+++ THE INPUT +++

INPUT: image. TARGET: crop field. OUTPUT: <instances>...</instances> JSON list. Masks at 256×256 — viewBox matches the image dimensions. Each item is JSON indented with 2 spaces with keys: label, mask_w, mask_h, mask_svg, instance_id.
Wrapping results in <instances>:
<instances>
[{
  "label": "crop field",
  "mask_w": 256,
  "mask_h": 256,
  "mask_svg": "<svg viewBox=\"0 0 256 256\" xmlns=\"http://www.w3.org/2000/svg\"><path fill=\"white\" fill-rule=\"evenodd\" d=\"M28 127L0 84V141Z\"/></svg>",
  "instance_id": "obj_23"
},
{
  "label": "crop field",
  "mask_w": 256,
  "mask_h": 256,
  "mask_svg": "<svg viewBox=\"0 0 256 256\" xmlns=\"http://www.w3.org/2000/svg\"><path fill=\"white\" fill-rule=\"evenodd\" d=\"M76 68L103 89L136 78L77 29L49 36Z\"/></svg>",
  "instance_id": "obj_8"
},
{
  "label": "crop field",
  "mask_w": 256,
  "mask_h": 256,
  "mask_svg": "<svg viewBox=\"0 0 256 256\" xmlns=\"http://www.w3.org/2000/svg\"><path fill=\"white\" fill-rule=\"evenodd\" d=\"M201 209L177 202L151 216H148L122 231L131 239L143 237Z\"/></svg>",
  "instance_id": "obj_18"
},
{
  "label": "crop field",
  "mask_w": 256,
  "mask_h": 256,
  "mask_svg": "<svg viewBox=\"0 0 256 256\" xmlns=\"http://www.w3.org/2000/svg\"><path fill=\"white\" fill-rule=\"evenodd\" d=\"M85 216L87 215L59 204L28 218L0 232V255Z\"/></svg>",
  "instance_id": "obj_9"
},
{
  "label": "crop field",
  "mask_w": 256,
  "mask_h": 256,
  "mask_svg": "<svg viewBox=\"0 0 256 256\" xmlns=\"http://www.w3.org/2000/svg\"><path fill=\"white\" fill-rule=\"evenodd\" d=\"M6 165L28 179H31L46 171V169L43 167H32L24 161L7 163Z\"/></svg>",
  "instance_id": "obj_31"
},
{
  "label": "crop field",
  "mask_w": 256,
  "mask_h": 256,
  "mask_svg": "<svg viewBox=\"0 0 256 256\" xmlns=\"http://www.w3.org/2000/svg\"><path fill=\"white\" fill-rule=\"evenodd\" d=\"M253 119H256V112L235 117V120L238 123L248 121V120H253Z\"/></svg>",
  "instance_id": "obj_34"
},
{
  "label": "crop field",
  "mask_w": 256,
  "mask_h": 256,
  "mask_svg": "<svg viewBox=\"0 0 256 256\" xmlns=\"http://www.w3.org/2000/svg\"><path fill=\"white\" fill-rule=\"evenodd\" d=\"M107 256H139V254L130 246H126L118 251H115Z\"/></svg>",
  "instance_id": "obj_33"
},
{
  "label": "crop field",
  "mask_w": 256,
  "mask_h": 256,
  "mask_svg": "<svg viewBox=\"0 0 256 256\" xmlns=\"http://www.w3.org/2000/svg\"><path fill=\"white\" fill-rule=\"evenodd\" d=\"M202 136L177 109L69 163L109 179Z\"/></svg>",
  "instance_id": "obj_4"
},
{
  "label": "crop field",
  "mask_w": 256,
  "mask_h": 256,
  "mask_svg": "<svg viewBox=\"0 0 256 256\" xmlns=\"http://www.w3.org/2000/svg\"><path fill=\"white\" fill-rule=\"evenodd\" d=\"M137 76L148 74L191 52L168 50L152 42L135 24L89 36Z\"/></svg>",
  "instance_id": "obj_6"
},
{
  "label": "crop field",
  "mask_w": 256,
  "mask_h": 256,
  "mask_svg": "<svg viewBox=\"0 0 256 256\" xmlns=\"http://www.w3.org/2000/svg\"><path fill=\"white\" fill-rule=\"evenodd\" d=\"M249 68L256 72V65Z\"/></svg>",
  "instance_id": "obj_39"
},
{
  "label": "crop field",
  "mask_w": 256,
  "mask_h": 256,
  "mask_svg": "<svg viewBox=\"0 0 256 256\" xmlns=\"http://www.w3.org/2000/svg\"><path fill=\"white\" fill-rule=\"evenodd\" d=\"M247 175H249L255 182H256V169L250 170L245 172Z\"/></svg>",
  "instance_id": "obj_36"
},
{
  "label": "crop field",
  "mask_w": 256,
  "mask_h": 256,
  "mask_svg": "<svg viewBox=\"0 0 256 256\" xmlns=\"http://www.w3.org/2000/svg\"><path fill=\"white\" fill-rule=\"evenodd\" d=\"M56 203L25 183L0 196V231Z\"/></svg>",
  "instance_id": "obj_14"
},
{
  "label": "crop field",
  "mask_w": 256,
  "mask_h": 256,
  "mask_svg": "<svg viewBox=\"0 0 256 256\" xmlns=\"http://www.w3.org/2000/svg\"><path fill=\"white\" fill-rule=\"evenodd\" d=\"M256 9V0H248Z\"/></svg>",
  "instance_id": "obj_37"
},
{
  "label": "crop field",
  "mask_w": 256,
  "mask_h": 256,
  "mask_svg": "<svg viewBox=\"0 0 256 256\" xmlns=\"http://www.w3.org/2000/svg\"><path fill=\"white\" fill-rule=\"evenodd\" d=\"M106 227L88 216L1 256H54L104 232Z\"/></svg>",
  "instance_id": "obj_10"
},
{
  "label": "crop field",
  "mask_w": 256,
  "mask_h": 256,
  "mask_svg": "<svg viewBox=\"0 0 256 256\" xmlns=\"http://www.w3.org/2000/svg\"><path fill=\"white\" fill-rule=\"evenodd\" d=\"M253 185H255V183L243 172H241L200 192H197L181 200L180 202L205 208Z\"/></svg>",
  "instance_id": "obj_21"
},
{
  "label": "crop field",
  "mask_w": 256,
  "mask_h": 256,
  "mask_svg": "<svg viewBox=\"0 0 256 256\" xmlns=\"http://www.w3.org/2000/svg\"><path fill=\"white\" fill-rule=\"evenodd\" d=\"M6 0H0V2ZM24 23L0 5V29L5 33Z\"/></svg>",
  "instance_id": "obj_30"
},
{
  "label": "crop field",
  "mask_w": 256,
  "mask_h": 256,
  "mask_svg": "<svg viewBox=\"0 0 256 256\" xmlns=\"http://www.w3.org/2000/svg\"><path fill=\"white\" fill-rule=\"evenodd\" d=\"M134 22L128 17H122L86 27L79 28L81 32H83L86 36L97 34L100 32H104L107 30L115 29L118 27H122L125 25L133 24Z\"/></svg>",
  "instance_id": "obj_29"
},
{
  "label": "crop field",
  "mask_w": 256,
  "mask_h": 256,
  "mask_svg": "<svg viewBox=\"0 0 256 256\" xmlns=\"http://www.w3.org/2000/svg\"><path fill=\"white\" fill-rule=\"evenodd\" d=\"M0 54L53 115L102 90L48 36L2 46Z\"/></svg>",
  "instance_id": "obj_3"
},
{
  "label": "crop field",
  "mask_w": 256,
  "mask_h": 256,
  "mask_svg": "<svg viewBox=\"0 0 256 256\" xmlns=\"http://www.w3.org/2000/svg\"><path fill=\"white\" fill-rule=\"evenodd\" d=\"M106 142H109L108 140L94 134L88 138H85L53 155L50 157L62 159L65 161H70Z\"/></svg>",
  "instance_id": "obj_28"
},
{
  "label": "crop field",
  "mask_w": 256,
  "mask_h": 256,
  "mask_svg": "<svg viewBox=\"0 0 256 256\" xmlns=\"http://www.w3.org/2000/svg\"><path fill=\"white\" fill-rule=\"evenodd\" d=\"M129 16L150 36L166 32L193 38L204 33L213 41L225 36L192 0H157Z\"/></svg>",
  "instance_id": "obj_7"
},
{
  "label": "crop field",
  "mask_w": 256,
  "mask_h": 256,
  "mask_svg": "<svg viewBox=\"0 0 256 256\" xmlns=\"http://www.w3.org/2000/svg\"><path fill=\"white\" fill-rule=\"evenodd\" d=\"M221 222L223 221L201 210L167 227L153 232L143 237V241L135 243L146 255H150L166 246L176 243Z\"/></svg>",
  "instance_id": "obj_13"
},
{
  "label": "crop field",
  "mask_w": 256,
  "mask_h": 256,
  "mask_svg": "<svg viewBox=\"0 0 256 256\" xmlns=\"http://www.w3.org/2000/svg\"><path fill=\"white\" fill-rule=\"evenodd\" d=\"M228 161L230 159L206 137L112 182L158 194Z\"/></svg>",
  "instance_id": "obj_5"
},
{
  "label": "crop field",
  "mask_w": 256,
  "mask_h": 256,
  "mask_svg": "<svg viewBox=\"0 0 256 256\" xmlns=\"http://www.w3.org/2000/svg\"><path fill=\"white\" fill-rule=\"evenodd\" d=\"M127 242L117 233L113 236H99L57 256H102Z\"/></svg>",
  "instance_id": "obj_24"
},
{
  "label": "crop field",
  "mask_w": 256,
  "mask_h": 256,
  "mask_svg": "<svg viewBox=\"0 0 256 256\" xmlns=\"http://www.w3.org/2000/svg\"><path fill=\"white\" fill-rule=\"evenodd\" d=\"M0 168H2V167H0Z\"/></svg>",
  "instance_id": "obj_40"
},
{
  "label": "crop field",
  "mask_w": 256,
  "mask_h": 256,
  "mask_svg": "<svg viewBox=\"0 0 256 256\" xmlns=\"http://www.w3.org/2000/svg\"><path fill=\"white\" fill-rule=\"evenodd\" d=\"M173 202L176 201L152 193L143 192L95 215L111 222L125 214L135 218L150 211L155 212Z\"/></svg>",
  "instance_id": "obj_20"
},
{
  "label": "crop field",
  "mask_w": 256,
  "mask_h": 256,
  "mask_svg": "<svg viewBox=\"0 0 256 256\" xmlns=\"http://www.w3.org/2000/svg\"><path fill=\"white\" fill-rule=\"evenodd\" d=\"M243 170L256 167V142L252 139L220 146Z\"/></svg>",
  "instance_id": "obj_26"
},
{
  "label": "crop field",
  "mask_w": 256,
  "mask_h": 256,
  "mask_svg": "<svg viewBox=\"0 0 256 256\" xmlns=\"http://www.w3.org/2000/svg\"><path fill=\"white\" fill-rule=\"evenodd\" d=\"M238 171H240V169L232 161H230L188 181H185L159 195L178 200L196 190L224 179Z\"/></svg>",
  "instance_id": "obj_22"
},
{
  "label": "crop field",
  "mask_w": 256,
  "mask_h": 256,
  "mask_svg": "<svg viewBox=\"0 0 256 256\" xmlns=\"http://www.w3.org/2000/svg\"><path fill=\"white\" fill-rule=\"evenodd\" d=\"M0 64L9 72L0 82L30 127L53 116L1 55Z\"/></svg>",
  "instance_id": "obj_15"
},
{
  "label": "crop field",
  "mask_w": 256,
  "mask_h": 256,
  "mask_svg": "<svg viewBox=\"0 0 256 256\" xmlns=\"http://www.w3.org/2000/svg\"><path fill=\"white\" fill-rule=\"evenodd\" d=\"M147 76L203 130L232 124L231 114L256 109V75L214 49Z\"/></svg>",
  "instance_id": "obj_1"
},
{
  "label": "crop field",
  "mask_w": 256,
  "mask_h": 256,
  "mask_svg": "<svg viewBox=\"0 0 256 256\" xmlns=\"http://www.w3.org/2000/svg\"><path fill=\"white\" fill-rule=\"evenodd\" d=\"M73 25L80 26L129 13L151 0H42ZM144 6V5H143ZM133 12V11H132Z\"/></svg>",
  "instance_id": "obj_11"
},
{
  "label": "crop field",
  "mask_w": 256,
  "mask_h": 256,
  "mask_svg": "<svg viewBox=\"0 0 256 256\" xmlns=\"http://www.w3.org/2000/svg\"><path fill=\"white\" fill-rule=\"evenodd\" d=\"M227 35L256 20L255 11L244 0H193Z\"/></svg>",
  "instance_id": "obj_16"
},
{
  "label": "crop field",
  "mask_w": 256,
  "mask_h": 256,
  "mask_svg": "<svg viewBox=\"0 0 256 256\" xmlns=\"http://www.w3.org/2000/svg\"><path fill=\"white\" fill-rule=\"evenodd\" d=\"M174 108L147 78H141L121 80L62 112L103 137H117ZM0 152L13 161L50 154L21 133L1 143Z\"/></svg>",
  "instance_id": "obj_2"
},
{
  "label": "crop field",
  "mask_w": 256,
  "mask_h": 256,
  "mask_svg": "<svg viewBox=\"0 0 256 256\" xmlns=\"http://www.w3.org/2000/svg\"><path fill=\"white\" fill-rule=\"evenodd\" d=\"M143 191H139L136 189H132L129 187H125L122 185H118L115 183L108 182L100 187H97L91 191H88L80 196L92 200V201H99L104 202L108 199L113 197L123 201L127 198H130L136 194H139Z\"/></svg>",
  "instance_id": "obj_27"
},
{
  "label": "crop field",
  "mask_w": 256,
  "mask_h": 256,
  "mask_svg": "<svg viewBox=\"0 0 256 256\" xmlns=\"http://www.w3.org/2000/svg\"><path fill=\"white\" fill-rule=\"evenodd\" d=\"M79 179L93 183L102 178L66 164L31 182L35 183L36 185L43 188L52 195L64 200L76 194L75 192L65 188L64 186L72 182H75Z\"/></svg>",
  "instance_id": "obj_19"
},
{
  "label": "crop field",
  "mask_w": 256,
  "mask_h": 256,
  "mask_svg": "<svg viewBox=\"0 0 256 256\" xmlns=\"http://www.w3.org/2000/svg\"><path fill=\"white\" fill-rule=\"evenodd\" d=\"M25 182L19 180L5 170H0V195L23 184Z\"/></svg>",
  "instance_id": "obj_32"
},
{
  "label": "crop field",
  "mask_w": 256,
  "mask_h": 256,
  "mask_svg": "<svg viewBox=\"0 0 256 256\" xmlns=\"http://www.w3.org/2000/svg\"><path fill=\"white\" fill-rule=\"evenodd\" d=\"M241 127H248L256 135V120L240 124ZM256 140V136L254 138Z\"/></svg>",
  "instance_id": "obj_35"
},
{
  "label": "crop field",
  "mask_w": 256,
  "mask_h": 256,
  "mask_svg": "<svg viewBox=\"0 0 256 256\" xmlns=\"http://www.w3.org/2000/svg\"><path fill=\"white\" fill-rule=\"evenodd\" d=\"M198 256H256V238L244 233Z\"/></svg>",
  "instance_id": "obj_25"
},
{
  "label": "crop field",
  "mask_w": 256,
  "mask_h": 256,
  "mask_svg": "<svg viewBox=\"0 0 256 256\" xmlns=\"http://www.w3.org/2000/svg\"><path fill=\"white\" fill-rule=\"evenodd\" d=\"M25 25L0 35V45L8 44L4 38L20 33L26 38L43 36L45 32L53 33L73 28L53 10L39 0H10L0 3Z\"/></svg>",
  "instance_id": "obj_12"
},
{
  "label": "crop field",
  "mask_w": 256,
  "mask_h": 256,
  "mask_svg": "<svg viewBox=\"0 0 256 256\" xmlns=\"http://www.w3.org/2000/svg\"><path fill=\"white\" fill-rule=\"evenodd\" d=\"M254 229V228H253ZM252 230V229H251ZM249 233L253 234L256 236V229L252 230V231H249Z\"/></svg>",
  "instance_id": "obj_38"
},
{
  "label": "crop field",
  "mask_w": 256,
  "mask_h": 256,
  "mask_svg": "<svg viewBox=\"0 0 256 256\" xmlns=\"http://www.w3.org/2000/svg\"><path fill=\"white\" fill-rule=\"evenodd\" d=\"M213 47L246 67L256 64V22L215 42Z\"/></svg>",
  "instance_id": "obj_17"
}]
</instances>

+++

Repeat the records above word for word, from the start through the line containing "216L87 215L59 204L28".

§ ANSWER IN FULL:
INPUT: image. TARGET: crop field. OUTPUT: <instances>...</instances> JSON list. Masks at 256×256 — viewBox matches the image dimensions. Each item is JSON indented with 2 spaces with keys: label, mask_w, mask_h, mask_svg, instance_id.
Wrapping results in <instances>:
<instances>
[{
  "label": "crop field",
  "mask_w": 256,
  "mask_h": 256,
  "mask_svg": "<svg viewBox=\"0 0 256 256\" xmlns=\"http://www.w3.org/2000/svg\"><path fill=\"white\" fill-rule=\"evenodd\" d=\"M28 127L0 84V141Z\"/></svg>",
  "instance_id": "obj_23"
},
{
  "label": "crop field",
  "mask_w": 256,
  "mask_h": 256,
  "mask_svg": "<svg viewBox=\"0 0 256 256\" xmlns=\"http://www.w3.org/2000/svg\"><path fill=\"white\" fill-rule=\"evenodd\" d=\"M76 68L103 89L136 78L77 29L49 36Z\"/></svg>",
  "instance_id": "obj_8"
},
{
  "label": "crop field",
  "mask_w": 256,
  "mask_h": 256,
  "mask_svg": "<svg viewBox=\"0 0 256 256\" xmlns=\"http://www.w3.org/2000/svg\"><path fill=\"white\" fill-rule=\"evenodd\" d=\"M201 209L177 202L151 216H148L122 231L131 239L143 237Z\"/></svg>",
  "instance_id": "obj_18"
},
{
  "label": "crop field",
  "mask_w": 256,
  "mask_h": 256,
  "mask_svg": "<svg viewBox=\"0 0 256 256\" xmlns=\"http://www.w3.org/2000/svg\"><path fill=\"white\" fill-rule=\"evenodd\" d=\"M85 216L87 215L59 204L28 218L0 232V255Z\"/></svg>",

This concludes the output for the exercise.